Ao lado dela, é também fundamental a vigilância genômica. Segundo a Organização Mundial da Saúde (OMS), trata-se do “processo de monitoramento constante de patógenos e análise de suas semelhanças e diferenças genéticas”. “Ajuda investigadores, epidemiologistas e funcionários de saúde pública a monitorizar a evolução de agentes de doenças infecciosas, alertar sobre a propagação de agentes patogênicos e desenvolver contramedidas, como vacinas.”
Na pandemia da covid-19, esse tipo de iniciativa foi essencial para detectar quando novas variantes surgiam. Desde esse momento, inclusive, especialistas destacavam como o País sequencia pouco as amostras. O Estadão mostrou, em 2022, que apenas 0,35% dos casos de covid confirmados no Brasil foram sequenciados em laboratório.
Para a dengue, os especialistas ouvidos pelo Estadão também reforçam que o País sequencia pouco. Para ter ideia, neste ano, só há informações sobre o sorotipo causador de 2,38% dos casos prováveis.
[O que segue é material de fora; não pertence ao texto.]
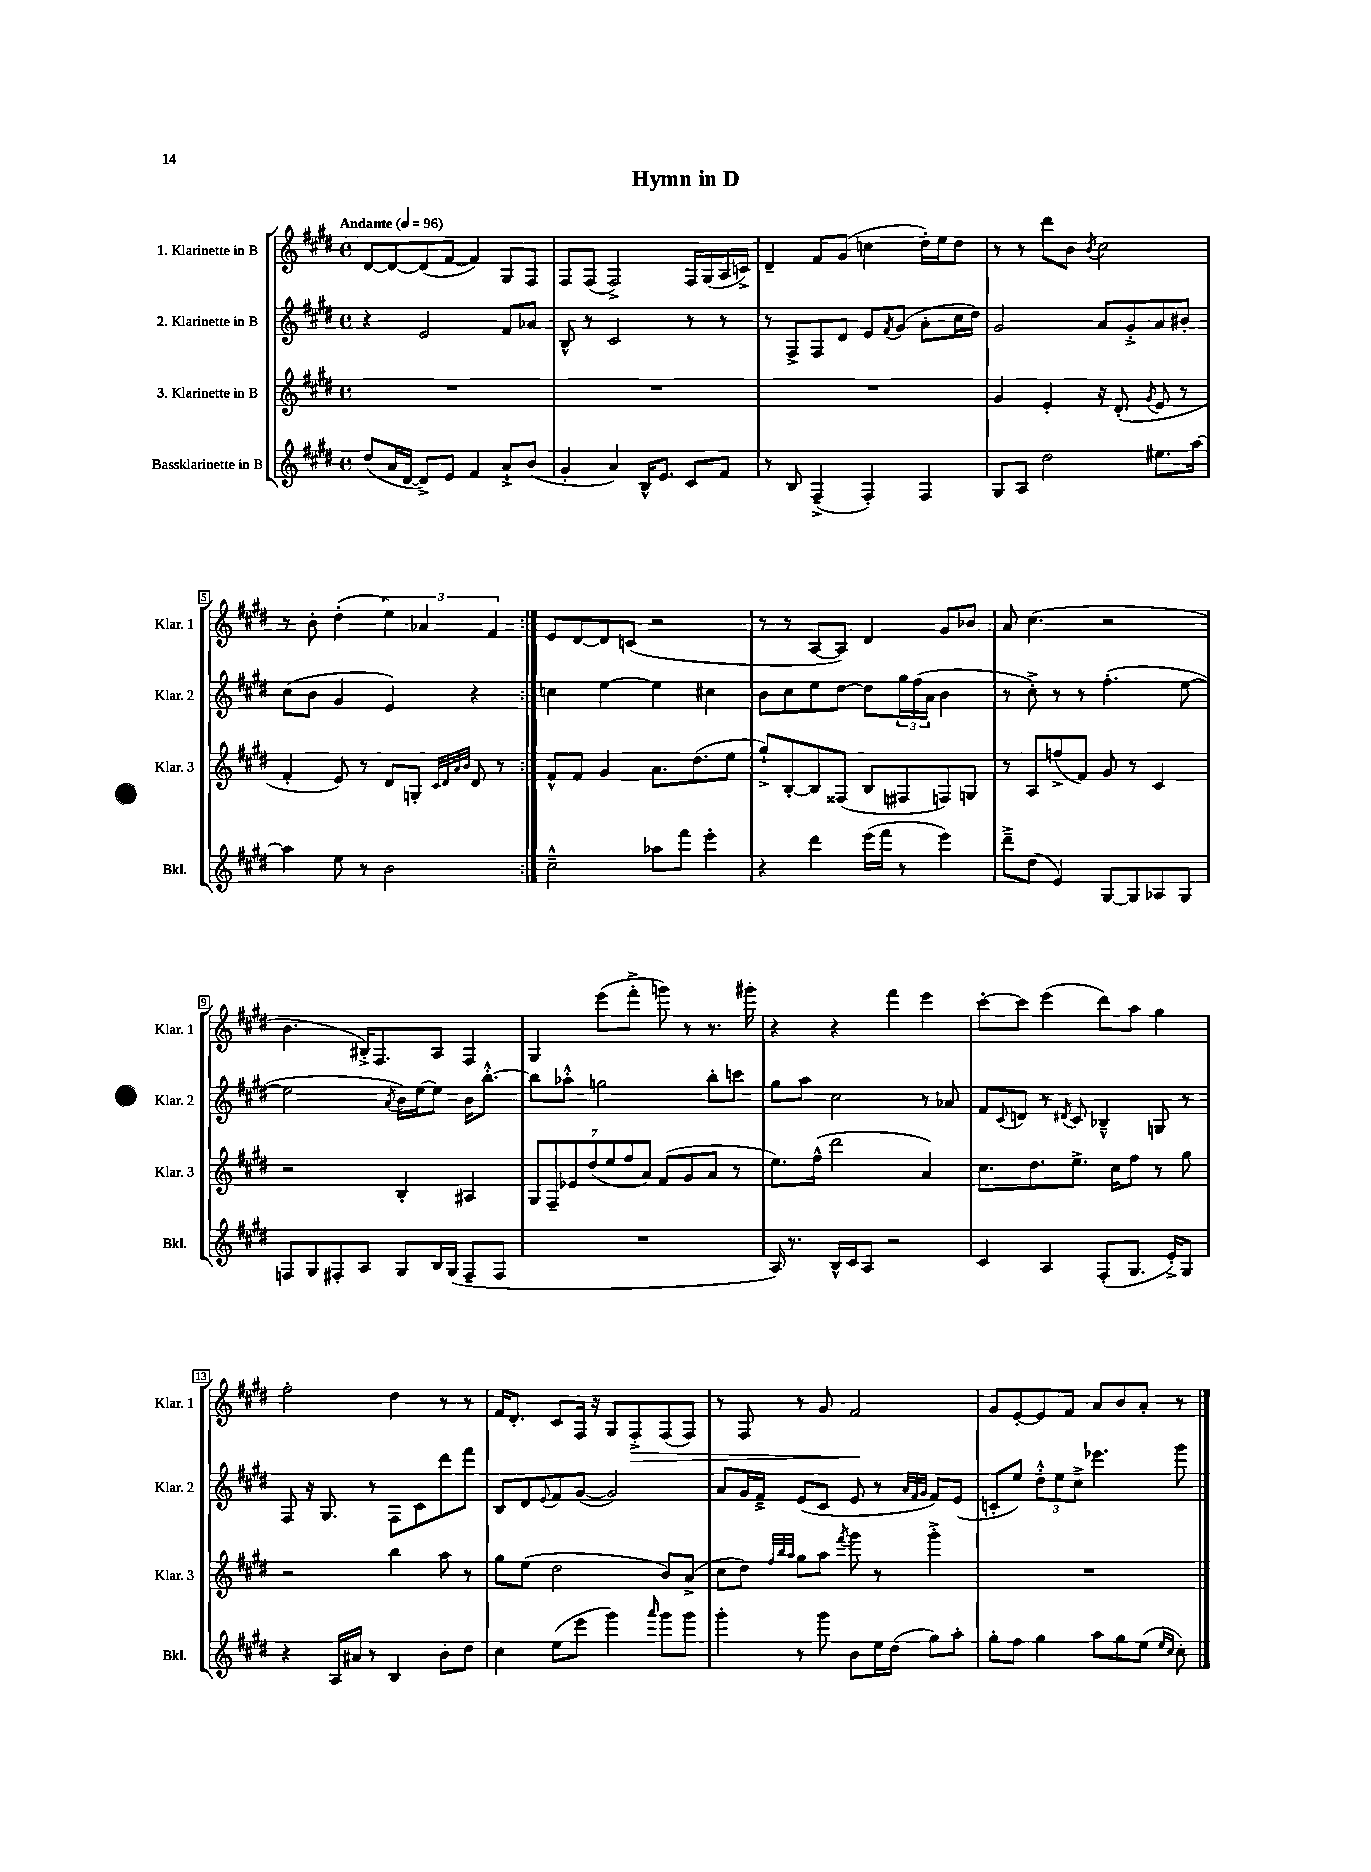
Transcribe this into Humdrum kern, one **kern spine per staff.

**kern	**kern	**kern	**kern	**dynam
*part4	*part3	*part2	*part1	*part1
*staff4	*staff3	*staff2	*staff1	*staff1
*I"Bassklarinette in B	*I"3. Klarinette in B	*I"2. Klarinette in B	*I"1. Klarinette in B	*
*I'Bkl.	*I'Klar. 3	*I'Klar. 2	*I'Klar. 1	*
*clefG2	*clefG2	*clefG2	*clefG2	*
*k[f#c#g#d#]	*k[f#c#g#d#]	*k[f#c#g#d#]	*k[f#c#g#d#]	*
*M4/4	*M4/4	*M4/4	*M4/4	*
*met(c)	*met(c)	*met(c)	*met(c)	*
*MM96	*MM96	*MM96	*MM96	*
=1	=1	=1	=1	=1
!	!	!	!LO:TX:a:B:t=Andante	!
(8dd#/L	1r	4r	[8d#/L	.
16a/L	.	.	8d#/_	.
[16d#/JJ	.	.	.	.
8d#^/L])	.	2e/	(8d#/]	.
8e/J	.	.	[8f#/J	.
4f#/	.	.	4f#/])	.
8a`^/L	.	8f#/L	8G#/L	.
(8b/J	.	8a-X/J	8F#/J	.
=2	=2	=2	=2	=2
4g#'/	1r	8B^^/	8F#/L	.
.	.	8r	(8F#/J	.
4a/)	.	2c#/	2F#^/)	.
16B^^/KL	.	.	.	.
8.e/J	.	.	.	.
8c#/L	.	8r	16F#/LL	.
.	.	.	(16G#/	.
8f#/J	.	8r	16A/	.
.	.	.	16cn^/JJ)	.
=3	=3	=3	=3	=3
8r	1r	8r	4d#~/	.
8B/	.	8F#^/L	.	.
(4F#~^/	.	8F#/	8f#/L	.
.	.	8d#/J	(8g#/J	.
4F#'/)	.	8e/L	4ccn\	.
.	.	8qf#/	.	.
.	.	(8g#/J	.	.
4F#/	.	8a'\L	16dd#'\LL)	.
.	.	.	16ee\J	.
.	.	16cc#\L	8dd#\J	.
.	.	16dd#\JJ)	.	.
=4	=4	=4	=4	=4
8G#/L	4g#/	2g#/	8r	.
8A/J	.	.	8r	.
2dd#\	4e'/	.	8ddd#\L	.
.	.	.	8b\J	.
.	.	.	8qb/	.
.	16r	8a/L	2cc#\	.
.	(8.d#'/	.	.	.
.	.	8g#'^/	.	.
.	8qg#/	.	.	.
8.ee#X\L	8e/	8a/	.	.
.	8r	8b#X'/J	.	.
[16aa\Jk	.	.	.	.
!!LO:LB:g=z
=5	=5	=5	=5	=5
4aa\]	4f#'/	(8cc#\L	8r	.
.	.	8b\J	8b'\	.
8ee\	8e/)	4g#/	(4dd#'\	.
8r	8r	.	.	.
2b\	8d#/L	4e/)	6ee\)	.
.	8Gn'/J	.	.	.
.	.	.	6a-X/	.
.	32qqc#/LLL	.	.	.
.	32qqd#/	.	.	.
.	32qqa/	.	.	.
.	32qqb/JJJ	.	.	.
.	8d#/	4r	.	.
.	.	.	6f#/	.
.	8r	.	.	.
=6:|!	=6:|!	=6:|!	=6:|!	=6:|!
2cc#~^^\	8f#^^/L	4ccn\	8e/L	.
.	8f#/J	.	[8d#/	.
.	4g#/	[4ee\	8d#/]	.
.	.	.	(8cn/J	.
8aa-X\L	8.a\L	4ee\]	2r	.
8fff#\J	.	.	.	.
.	(8.dd#\	.	.	.
4eee'\	.	4cc#X\	.	.
.	8ee\J	.	.	.
=7	=7	=7	=7	=7
4r	8gg#`^/L)	8b\L	8r	.
.	[8B'/	8cc#\	8r	.
4ddd#\	8B/]	8ee\	[8A/L	.
.	(8F##X/J	[8dd#\J	8A/J])	.
(16eee\LL	8B/L	8dd#\L]	4d#/	.
16fff#\JJ	.	.	.	.
8r	8F#X/	24gg#\L	.	.
.	.	(24ff#\	.	.
.	.	24a\JJ	.	.
4eee\)	8Fn/)	4b\	8g#/L	.
.	8Gn/J	.	8b-X/J	.
=8	=8	=8	=8	=8
8ddd#~^\L	8r	8r	8a/	.
(8dd#\J	8A/L	8cc#'^\)	(4.cc#\	.
4e/)	(8ffn^/	8r	.	.
.	8f#/J)	8r	.	.
[8G#/L	8g#/	(4.ff#'\	2r	.
8G#/]	8r	.	.	.
8A-X/	4c#/	.	.	.
8G#/J	.	[8ee\	.	.
!!LO:LB:g=z
=9	=9	=9	=9	=9
8Fn/L	2r	2ee\]	4.b\	.
8G#/	.	.	.	.
8F#X'/	.	.	.	.
8A/J	.	.	16B#X'^/KL)	.
.	.	.	8.F#/	.
.	.	8qa/	.	.
8G#/L	4B'/	16b\LL)	.	.
.	.	[16ee\J	.	.
16B/L	.	8ee\J]	8A/J	.
(16G#/JJ	.	.	.	.
8F#~/L	4A#X/	16b\KL	4F#/	.
.	.	[8.bb'^^\J	.	.
8F#/J	.	.	.	.
=10	=10	=10	=10	=10
1r	14G#/L	8bb\L]	4G#/	.
.	14F#~/	.	.	.
.	.	8aa-X'^^\J	.	.
.	14e-X/	.	.	.
.	(14dd#/	.	.	.
.	.	2ggn\	(8eee\L	.
.	14ee/	.	.	.
.	14ff#/	.	.	.
.	.	.	8fff#'^\J	.
.	14a/J)	.	.	.
.	(8f#/L	.	8gggn\)	.
.	8g#/	.	8r	.
.	8a/J	8bb'\L	8.r	.
.	8r	8cccn\J	.	.
.	.	.	16ggg#X'\	.
=11	=11	=11	=11	=11
16A/)	8.ee\L)	8gg#\L	4r	.
8.r	.	.	.	.
.	.	8aa\J	.	.
.	(16ff#^^\Jk	.	.	.
16B^^/LL	2ddd#\	2cc#\	4r	.
16c#/J	.	.	.	.
8A/J	.	.	.	.
2r	.	.	4fff#\	.
.	4a/)	8r	4eee\	.
.	.	8a-X/	.	.
=12	=12	=12	=12	=12
4c#/	8.cc#\L	8f#/L	[8ccc#'\L	.
.	.	8qqc#/	.	.
.	.	8dn/J	8ccc#\J]	.
.	8.dd#\	.	.	.
4A/	.	8r	(4eee\	.
.	.	8qd#X/	.	.
.	8.ee^\J	8c#/	.	.
(8F#'/L	.	4B-X~^^/	8ddd#\L)	.
.	16cc#\KL	.	.	.
8.G#/J	8ff#\J	.	8aa\J	.
.	8r	8Gn/	4gg#\	.
16e'^/KL)	.	.	.	.
8G#/J	8gg#\	8r	.	.
!!LO:LB:g=z
=13	=13	=13	=13	=13
4r	2r	8F#/	2ff#'\	.
.	.	16r	.	.
.	.	8.G#/	.	.
16A/LL	.	.	.	.
16a#X/JJ	.	.	.	.
8r	.	8r	.	.
4B/	4bb\	8F#\L	4dd#\	.
.	.	8c#\	.	.
8b'\L	8aa\	8ddd#\	8r	.
8dd#\J	8r	8fff#\J	8r	.
=14	=14	=14	=14	=14
4cc#\	8gg#\L	8B/L	16f#/KL	.
.	.	.	8.d#'/J	.
.	(8ee\J	8d#/	.	.
.	.	8qqe/	.	.
(8ee\L	2dd#\	8f#/	8c#/L	.
8eee\J	.	([8g#/J	16F#/Jk	.
.	.	.	16r	.
4ggg#\)	.	2g#/])	8G#/L	.
!	!	!	!	!LO:HP:b
.	.	.	8F#'^/	>
16qqaaa/	.	.	.	.
8ggg#\L	8b/L)	.	(8F#/	.
8ggg#\J	(8a^/J	.	8F#/J)	.
=15	=15	=15	=15	=15
4ggg#'\	8cc#\L	8a/L	8r	.
.	8dd#\J)	16g#/L	8F#/	.
.	.	16f#~^/JJ	.	.
.	32qqff#/LLL	.	.	.
.	32qqbb/	.	.	.
.	32qqaa/JJJ	.	.	.
8r	8gg#\L	(8e/L	8r	.
8ggg#\	8aa\J	8c#/J	8g#/	.
.	8qfff#/	.	.	.
8b\L	8ggg#\	8e/	2f#/	.
16ee\L	8r	8r	.	.
(16dd#\JJ	.	.	.	.
.	.	32qqa/LLL	.	.
.	.	32qqf#/	.	.
.	.	32qqg#/JJJ	.	.
8gg#\L)	4ggg#'^\	8f#/L)	.	.
8aa'\J	.	(8e/J	.	.
.	.	.	.	]
=16	=16	=16	=16	=16
8gg#'\L	1r	8cn'/L	8g#/L	.
8ff#\J	.	8ee/J)	[8e'/	.
4gg#\	.	12dd#'^^\L	8e/]	.
.	.	12ee\	.	.
.	.	.	8f#/J	.
.	.	12cc#^\J	.	.
8aa\L	.	4.eee-X\	8a/L	.
8gg#\	.	.	8b/	.
(8ee\J	.	.	8a'/J	.
16qqee/LL	.	.	.	.
16qqcc#/JJ	.	.	.	.
8cc#'\)	.	8ggg#\	8r	.
==	==	==	==	==
*-	*-	*-	*-	*-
Isso, é claro, também passa por um problema de testagem: nem todos os casos são investigados e, alguns, podem ser outras doenças.
Historicamente, conforme dados do Sistema de Informação de Agravos de Notificação (Sinan), tabulados pelo Estadão, o ano com mais sorotipagem em termos porcentuais foi 2023 – mesmo assim, a taxa foi de 2,34%. O Ministério não respondeu ao pedido de posicionamento.
Os laboratórios centrais de saúde pública (Lacen), que lidam com esse processo, têm se modernizado, mas ainda não é suficiente, destaca Fonseca. “A quantidade de genomas sequenciados é pequeno levando em consideração o tamanho da epidemia que a gente vive”, avalia.
Um dos motivos para justificar por que essa informação é importante retoma a discussão da reinfecção. É preciso saber, por exemplo, quando a prevalência muda e um tipo supera o outro ou quando um tipo retorna a uma localidade após anos – como ocorreu com o DENV-3 no ano passado. Dados assim indicam que há maior risco de uma pessoa ter a doença novamente e, por consequência, uma maior probabilidade de o caso se tornar grave.
“A vigilância genômica ainda é uma ferramenta importante, mas negligenciada”, resume Joziana.